*What you will do*:
1. Translate this sentence from the judgment excerpt on guidelines into Spanish: "Such guidelines in absence of the statutory backdrop are advisory in nature."
2. Write a continuation of the judgment excerpt on guidelines, starting after its final sentence.

Saturday 28 April 2012

Guidelines do not part take to character of statute, are advisory in nature

Guidelines per se do not partake to the character of statute. Such guidelines in absence of the statutory backdrop are advisory in nature. This is because guidelines, by their very nature, do not fall into the category of legislation, direct, subordinate or ancillary. They have only an advisory role to play and non-adherence to or deviation from them is necessarily and implicitly permissible if the circumstances of any particular fact or law situation warrants the same.
Supreme Court of India
Poonam Verma & Ors vs Delhi Development Authority on 13 December, 2007
Author: S.B. Sinha
Bench: S Sinha, H S Bedi
Appeal (civil) 5874 of 2007
[Arising out of SLP (Civil) No. 1322 of 2007] S.B. SINHA, J :

1. Leave granted.
2. Respondent is an authority created under the Delhi Development Act, 1957 (for short the Act ). The Act was enacted to provide for the development of Delhi according to plan and for matters connected therewith or ancillary thereto.

*Data for review*:
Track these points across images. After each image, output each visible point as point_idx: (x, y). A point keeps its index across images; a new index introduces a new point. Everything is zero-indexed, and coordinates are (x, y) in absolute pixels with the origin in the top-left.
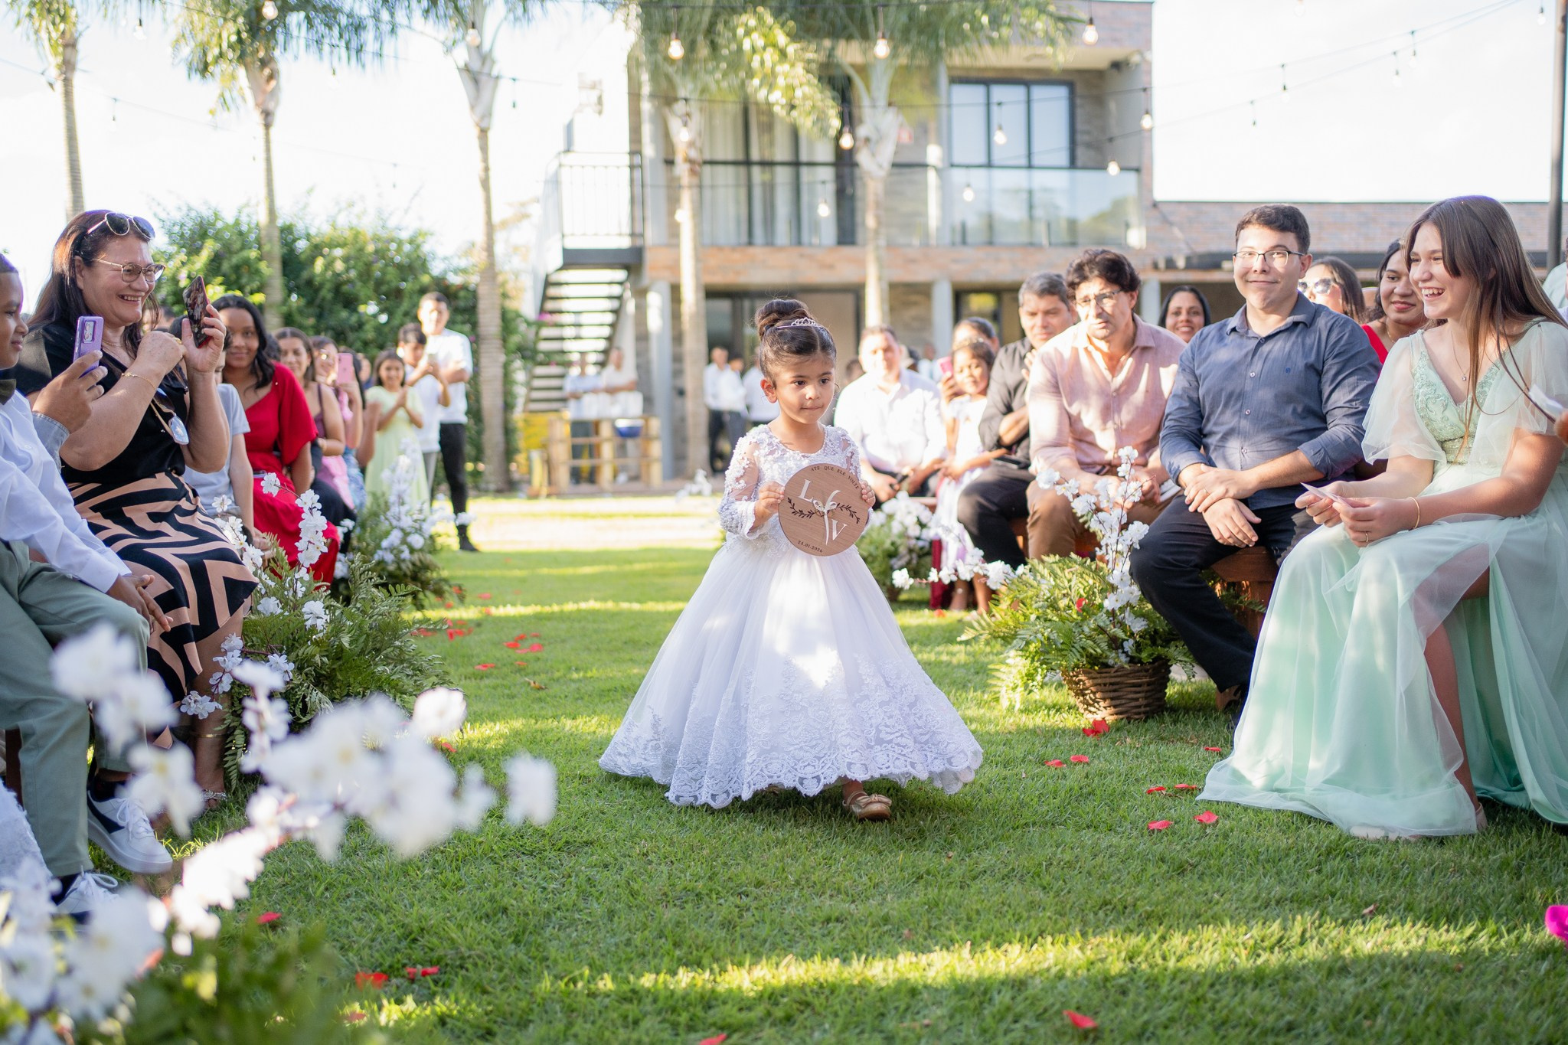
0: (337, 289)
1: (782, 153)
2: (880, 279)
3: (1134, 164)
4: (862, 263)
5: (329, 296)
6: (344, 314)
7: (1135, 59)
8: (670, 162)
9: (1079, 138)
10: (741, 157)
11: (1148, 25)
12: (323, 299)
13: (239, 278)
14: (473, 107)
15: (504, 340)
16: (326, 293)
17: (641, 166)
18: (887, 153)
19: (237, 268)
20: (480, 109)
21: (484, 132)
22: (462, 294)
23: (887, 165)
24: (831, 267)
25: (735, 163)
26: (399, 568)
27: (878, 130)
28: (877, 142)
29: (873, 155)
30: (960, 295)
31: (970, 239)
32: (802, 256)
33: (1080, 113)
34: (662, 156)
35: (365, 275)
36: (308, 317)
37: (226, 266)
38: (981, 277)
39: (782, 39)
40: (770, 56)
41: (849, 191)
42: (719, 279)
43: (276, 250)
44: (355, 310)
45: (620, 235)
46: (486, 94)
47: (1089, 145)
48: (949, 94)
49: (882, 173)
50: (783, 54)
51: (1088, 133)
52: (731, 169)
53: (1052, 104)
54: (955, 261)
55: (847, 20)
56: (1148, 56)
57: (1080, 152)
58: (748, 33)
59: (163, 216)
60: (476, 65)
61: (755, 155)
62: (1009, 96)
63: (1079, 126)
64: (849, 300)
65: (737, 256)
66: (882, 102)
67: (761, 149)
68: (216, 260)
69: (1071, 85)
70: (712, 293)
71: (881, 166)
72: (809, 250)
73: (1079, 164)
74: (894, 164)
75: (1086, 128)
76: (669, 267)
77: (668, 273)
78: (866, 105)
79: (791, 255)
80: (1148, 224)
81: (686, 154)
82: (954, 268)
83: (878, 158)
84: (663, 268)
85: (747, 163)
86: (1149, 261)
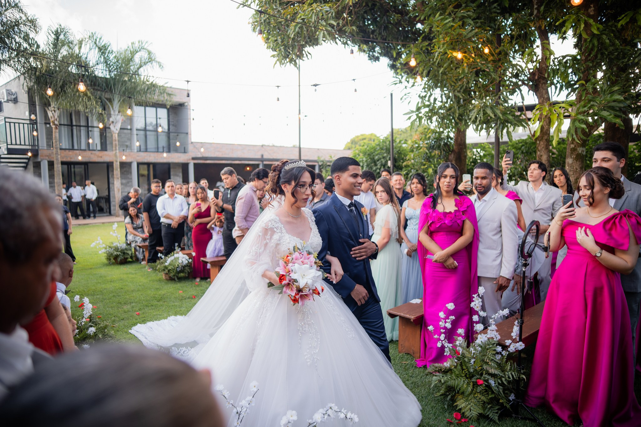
1: (83, 123)
3: (186, 132)
7: (186, 104)
8: (47, 123)
9: (170, 123)
10: (69, 123)
11: (189, 96)
18: (119, 126)
23: (119, 129)
24: (101, 157)
25: (67, 125)
27: (116, 119)
28: (116, 123)
29: (115, 127)
30: (139, 164)
31: (142, 150)
32: (91, 154)
33: (170, 116)
34: (44, 122)
38: (146, 161)
41: (105, 134)
42: (65, 160)
45: (29, 145)
47: (173, 125)
49: (117, 132)
51: (173, 122)
52: (66, 126)
53: (163, 113)
54: (138, 156)
55: (106, 87)
56: (189, 104)
57: (171, 127)
61: (74, 123)
62: (151, 111)
63: (170, 120)
65: (69, 152)
66: (117, 113)
67: (76, 121)
69: (168, 108)
70: (63, 163)
71: (117, 130)
72: (94, 152)
73: (171, 130)
74: (121, 129)
75: (172, 120)
76: (47, 156)
77: (47, 158)
78: (112, 112)
79: (88, 153)
80: (190, 148)
81: (53, 122)
82: (138, 158)
83: (116, 127)
84: (45, 156)
85: (71, 125)
86: (191, 157)
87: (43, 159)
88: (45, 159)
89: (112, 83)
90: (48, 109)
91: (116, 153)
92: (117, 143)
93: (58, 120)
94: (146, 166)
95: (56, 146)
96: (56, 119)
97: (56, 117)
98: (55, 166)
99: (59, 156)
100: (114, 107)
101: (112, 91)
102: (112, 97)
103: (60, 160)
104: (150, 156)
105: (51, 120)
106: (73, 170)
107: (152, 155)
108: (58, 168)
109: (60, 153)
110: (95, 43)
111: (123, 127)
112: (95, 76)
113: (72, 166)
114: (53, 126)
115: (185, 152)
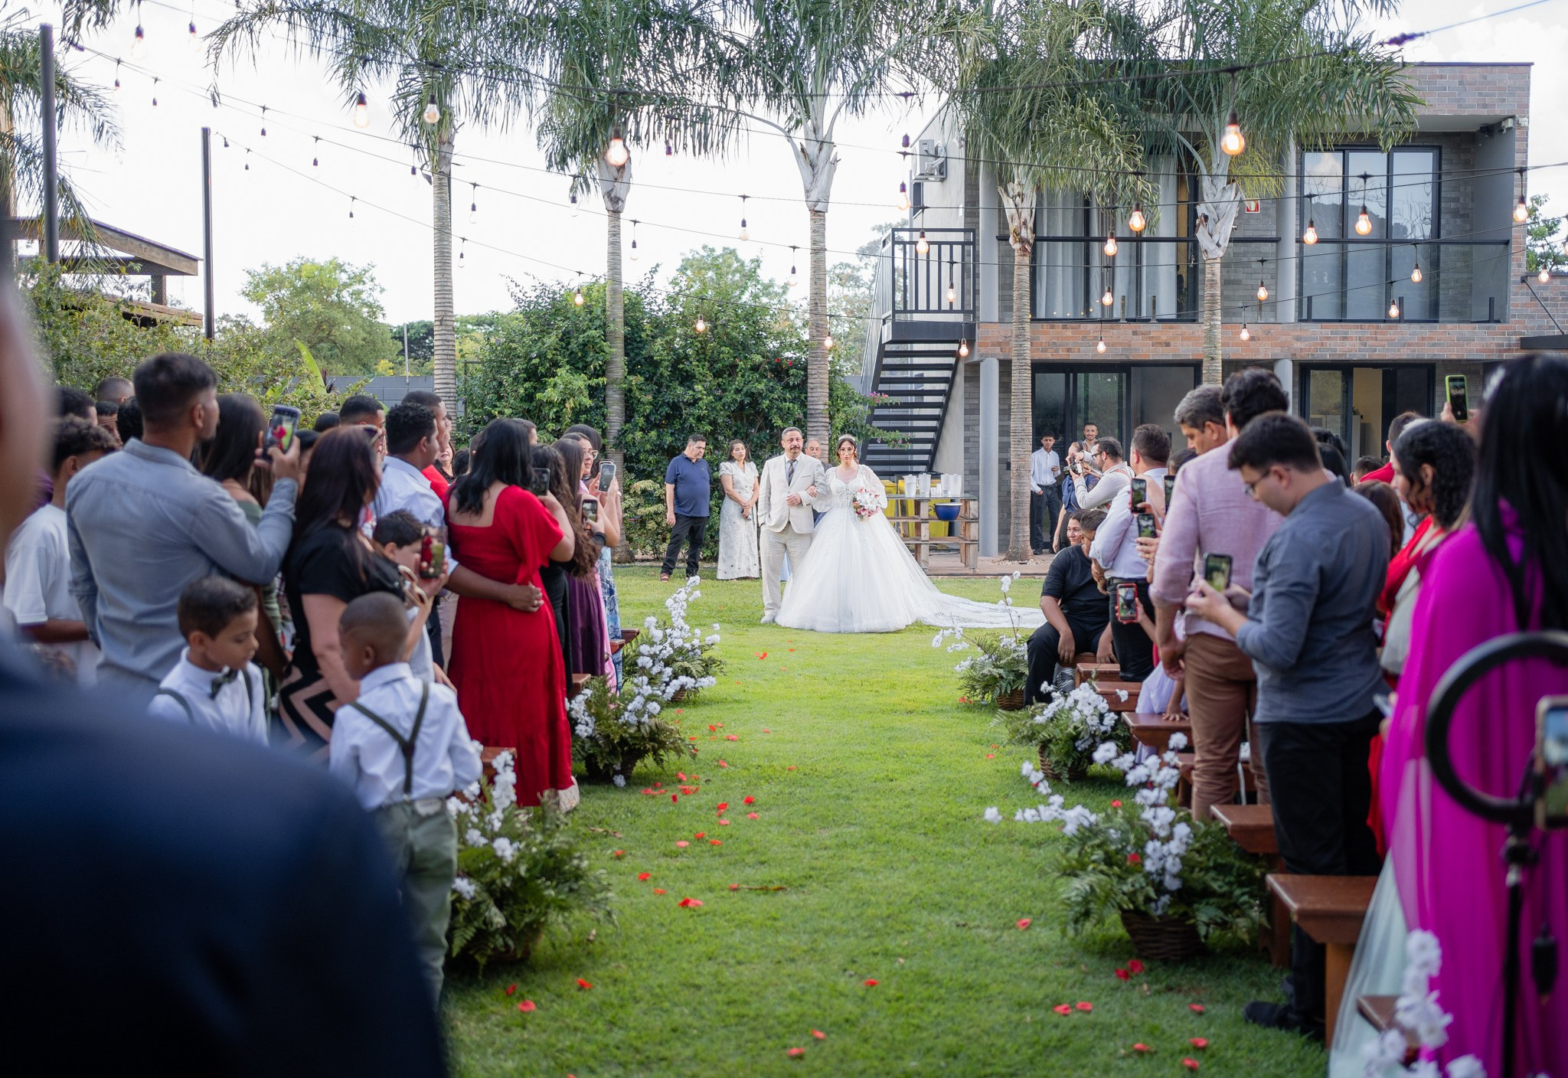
0: (674, 366)
1: (1122, 228)
3: (1505, 237)
5: (666, 373)
6: (680, 390)
7: (1510, 123)
8: (1003, 238)
9: (1443, 205)
10: (1081, 234)
11: (1527, 88)
12: (662, 375)
13: (585, 354)
14: (807, 191)
15: (831, 417)
16: (665, 371)
17: (974, 243)
19: (585, 345)
20: (814, 196)
21: (818, 214)
22: (793, 371)
23: (1225, 244)
24: (1168, 345)
25: (1075, 240)
26: (639, 730)
28: (1216, 220)
29: (1211, 234)
31: (1317, 316)
32: (1135, 333)
33: (1446, 178)
34: (997, 232)
35: (701, 353)
36: (646, 392)
37: (573, 346)
38: (1328, 356)
42: (1048, 356)
43: (619, 329)
44: (691, 388)
45: (951, 311)
46: (822, 179)
47: (1455, 213)
48: (1301, 163)
49: (1220, 253)
51: (1456, 200)
54: (1298, 339)
56: (1523, 121)
57: (1445, 220)
59: (520, 295)
60: (812, 149)
61: (1095, 230)
62: (1366, 165)
63: (1446, 193)
65: (1068, 333)
66: (1222, 182)
67: (1102, 227)
68: (566, 337)
69: (1438, 150)
70: (1039, 367)
71: (1218, 245)
72: (1143, 327)
73: (1443, 236)
74: (1233, 240)
75: (1453, 195)
76: (999, 344)
77: (998, 350)
78: (1206, 183)
79: (1125, 331)
80: (1517, 299)
81: (1017, 234)
82: (1298, 345)
83: (1216, 238)
84: (993, 345)
85: (1086, 239)
86: (1514, 338)
87: (987, 355)
88: (993, 356)
90: (1006, 191)
91: (1213, 327)
92: (1219, 292)
93: (1030, 224)
94: (1336, 378)
95: (1019, 310)
96: (1025, 223)
97: (1025, 214)
98: (1015, 376)
99: (1028, 344)
100: (1214, 166)
101: (1211, 112)
102: (1207, 131)
103: (1029, 355)
104: (1345, 338)
105: (1013, 226)
106: (1081, 392)
107: (1353, 330)
108: (1022, 380)
109: (1033, 332)
111: (1239, 235)
113: (1081, 376)
114: (1017, 246)
115: (1494, 316)
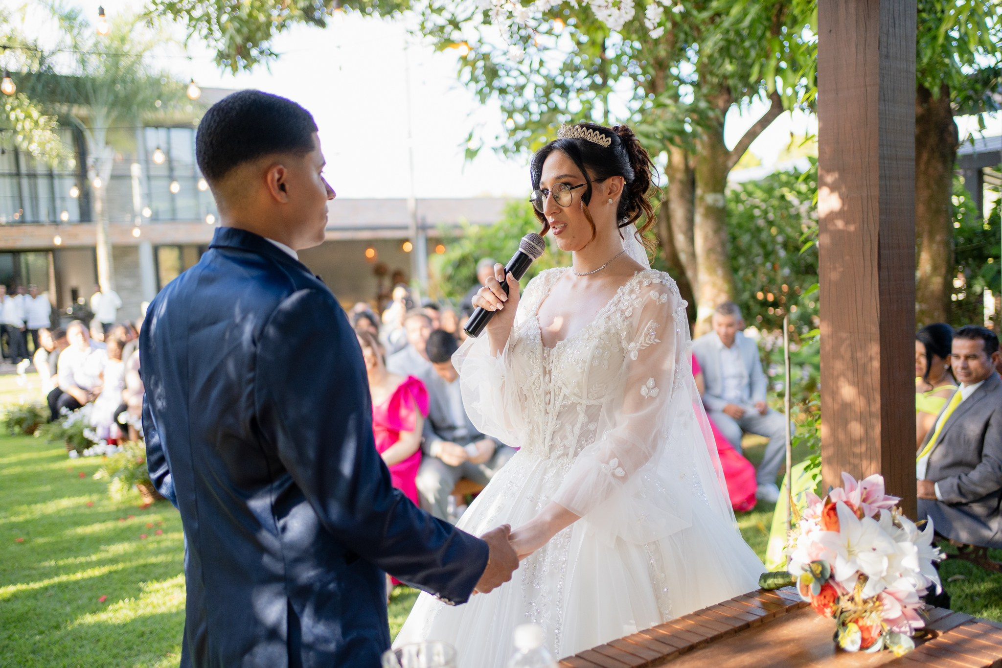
2: (106, 242)
4: (94, 234)
10: (14, 171)
18: (107, 170)
23: (106, 180)
24: (77, 236)
25: (10, 175)
27: (100, 158)
28: (100, 165)
29: (98, 173)
30: (156, 248)
31: (161, 217)
32: (56, 230)
39: (35, 113)
40: (28, 124)
48: (144, 134)
49: (104, 184)
50: (36, 123)
52: (7, 178)
54: (153, 230)
55: (77, 96)
58: (13, 109)
62: (180, 136)
64: (89, 254)
65: (14, 230)
66: (102, 143)
67: (26, 166)
71: (103, 179)
72: (61, 226)
74: (112, 177)
78: (92, 145)
79: (49, 229)
82: (152, 235)
83: (101, 175)
85: (18, 174)
89: (89, 85)
91: (103, 226)
100: (96, 135)
101: (91, 103)
106: (23, 265)
110: (52, 7)
112: (54, 76)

*Written answers*:
1. En ausencia del marco legal, dichas directrices son de naturaleza consultiva.

2.
Respondent floated a scheme known as Fifth Self Financing Housing Registration Scheme, 1982 (for short the Scheme ). Appellants herein pursuant to an advertisement issued in this behalf registered themselves; their registration numbers being 13463, 16602 and 13464. For the purpose of allotment of flats, lots were drawn on various occasions, viz., in June, 1987, November, 1987, March, 1989, July, 1990, January, 1991, January, 1993. Appellants were not successful therein and, thus, were unable to get flats in locality of their choice. The Scheme was closed. However, with a view to give a chance to those who were not successful in the lots on the earlier occasions, a public notice was issued in some newspapers on 8.12.1993 for release of about 3000 flats which included some built and ready-built ones situated in Kondli-Gharoli. Registrants under the Scheme were entitled to apply therefor. In the public notice, it was categorically stated that the registrants of the said scheme who had not applied for an allotment in that release would not be eligible to apply again for allotment. It was further stated that in the case registrants of 5th SFS did not avail of this opportunity or if they surrendered allotment/ allocation after being successful, they shall be deemed to have opted out of the scheme and action shall be taken to refund their registration money.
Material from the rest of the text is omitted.